La mémoire des vaincus : histoires intimes de la guerre d'Espagne 3/25 : Les Neuf de Valdestillas
"Les Neuf de Valdestillas", épisode de la série "La mémoire des vaincus", retrace en 2004 le combat contre le néant mémoriel entrepris par Asuncion Esteban pour exhumer les restes de sa famille, victimes de la répression franquiste lors de la guerre d'Espagne.
Résumé
Les Neuf de Valdestillas
Les Neuf de Valdestillas sont neuf hommes fusillés le 22 octobre 1936 pendant la guerre civile espagnole.
Leurs noms étaient Dionisio, Hipólito, Mateo, Teófilo, Federico, Celedonio, Fermin, Pedro et Carlos.
Ils ont été assassinés par des phalangistes, membres de la Falange Española, un mouvement politique d'extrême droite fondé en 1933 et qui a joué un rôle clé dans le soulèvement nationaliste contre la République espagnole.
Ces neuf hommes, originaires du village de Valdestillas en Castille, ont été exécutés sommairement sur le bord d'une route, sans procès ni jugement.
Leur histoire illustre la répression brutale exercée par les forces franquistes contre les opposants politiques, notamment les républicains, les socialistes, les anarchistes et les communistes.
Asunción Esteban et le devoir de mémoire
Asunción Esteban, professeure d'histoire médiévale à l'université de Valladolid et petite-nièce des Neuf de Valdestillas, a entrepris une démarche de mémoire familiale et collective.
En 2002, elle a réussi à faire exhumer les restes de sa famille pour leur offrir une sépulture digne dans leur village d'origine.
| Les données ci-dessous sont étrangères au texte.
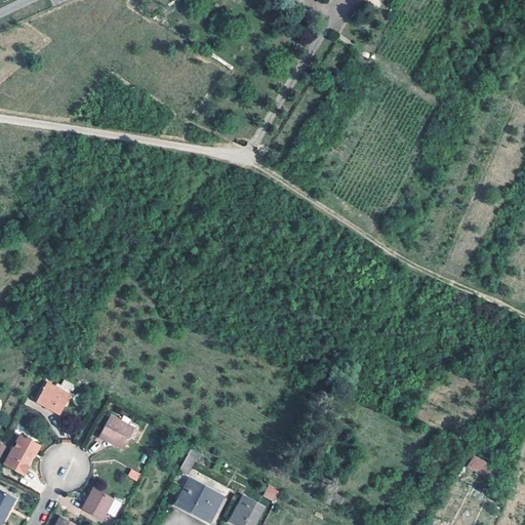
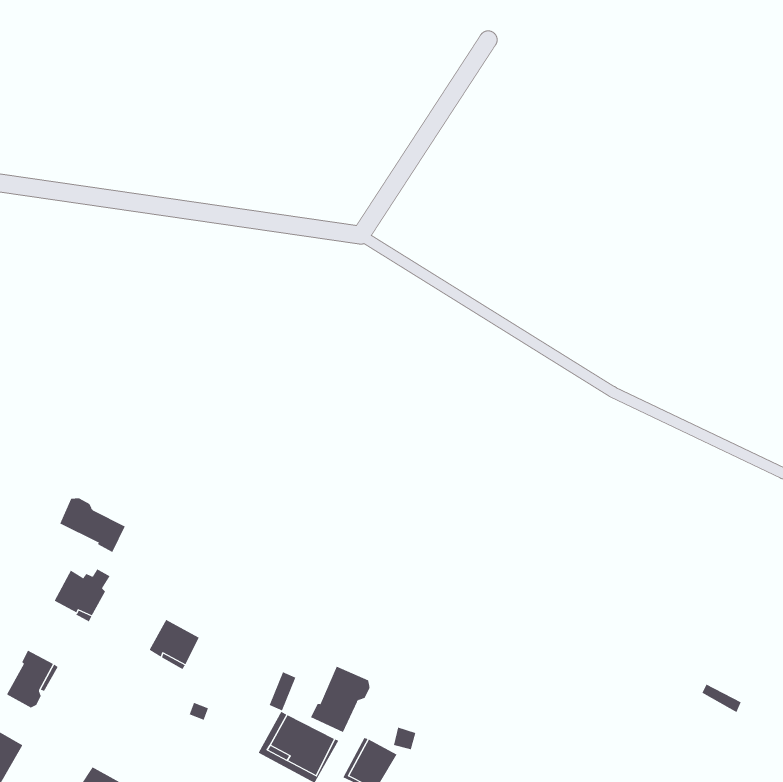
building: none -> [60,498,125,553]
building: none -> [310,666,370,733]
building: [82,486,114,518] -> none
Cette initiative s'inscrit dans un mouvement plus large de reconnaissance des victimes du franquisme, qui a émergé en Espagne au tournant des années 2000.
Pendant près de 40 ans, le régime de Franco a imposé un silence sur les crimes commis, maintenant les victimes dans l'oubli et la honte.
Ce travail de mémoire, porté par les descendants des victimes, vise à briser ce silence et à rendre justice aux « vaincus » de la guerre civile.
Contexte historique et politique
La guerre civile espagnole (1936-1939) a opposé les forces républicaines, soutenues par une partie de la population et des milices ouvrières, aux nationalistes, menés par le général Franco et soutenus par l'Allemagne nazie et l'Italie fasciste.
La victoire des nationalistes en 1939 a instauré une dictature qui a duré jusqu'à la mort de Franco en 1975.
Pendant cette période, les vaincus de la guerre, notamment les républicains, ont été persécutés, emprisonnés ou exécutés.
Après la mort de Franco, l'Espagne a entamé une transition démocratique, mais le sujet de la mémoire des victimes est resté tabou pendant des décennies.
Ce n'est qu'au début des années 2000 que des initiatives comme celle d'Asunción Esteban ont émergé pour exhumer les fosses communes et reconnaître officiellement ces crimes.
La question de la vérité et du pardon
L'émission de France Culture pose une question centrale : peut-il y avoir un pardon sans une reconnaissance de la vérité ?
Pendant des décennies, l'Espagne a vécu dans un déni partiel de son passé, où les crimes du franquisme étaient minimisés ou ignorés.
Les familles des victimes, comme celle d'Asunción Esteban, ont longtemps été privées de sépulture pour leurs proches, ce qui a aggravé leur souffrance.
Le travail de mémoire, symbolisé par l'exhumation des Neuf de Valdestillas, vise à rendre justice aux victimes en leur offrant une sépulture digne et en reconnaissant officiellement les crimes commis.
Ce processus est essentiel pour permettre aux familles de faire leur deuil et pour que la société espagnole puisse regarder son histoire en face.
Impact et héritage de l'initiative
L'histoire des Neuf de Valdestillas et le combat d'Asunción Esteban ont eu un écho bien au-delà de leur village.
En 2002, leurs restes ont été inhumés dans le cimetière de Valdestillas, mettant fin à des décennies d'oubli.
Cette initiative a inspiré d'autres familles en Espagne à rechercher les fosses communes de leurs proches et à exiger la reconnaissance des crimes franquistes.
Elle a également contribué à faire évoluer le débat public sur la mémoire historique en Espagne, bien que des résistances persistent.
Ce travail de mémoire reste un enjeu majeur pour la société espagnole, qui cherche à concilier vérité, justice et réconciliation nationale.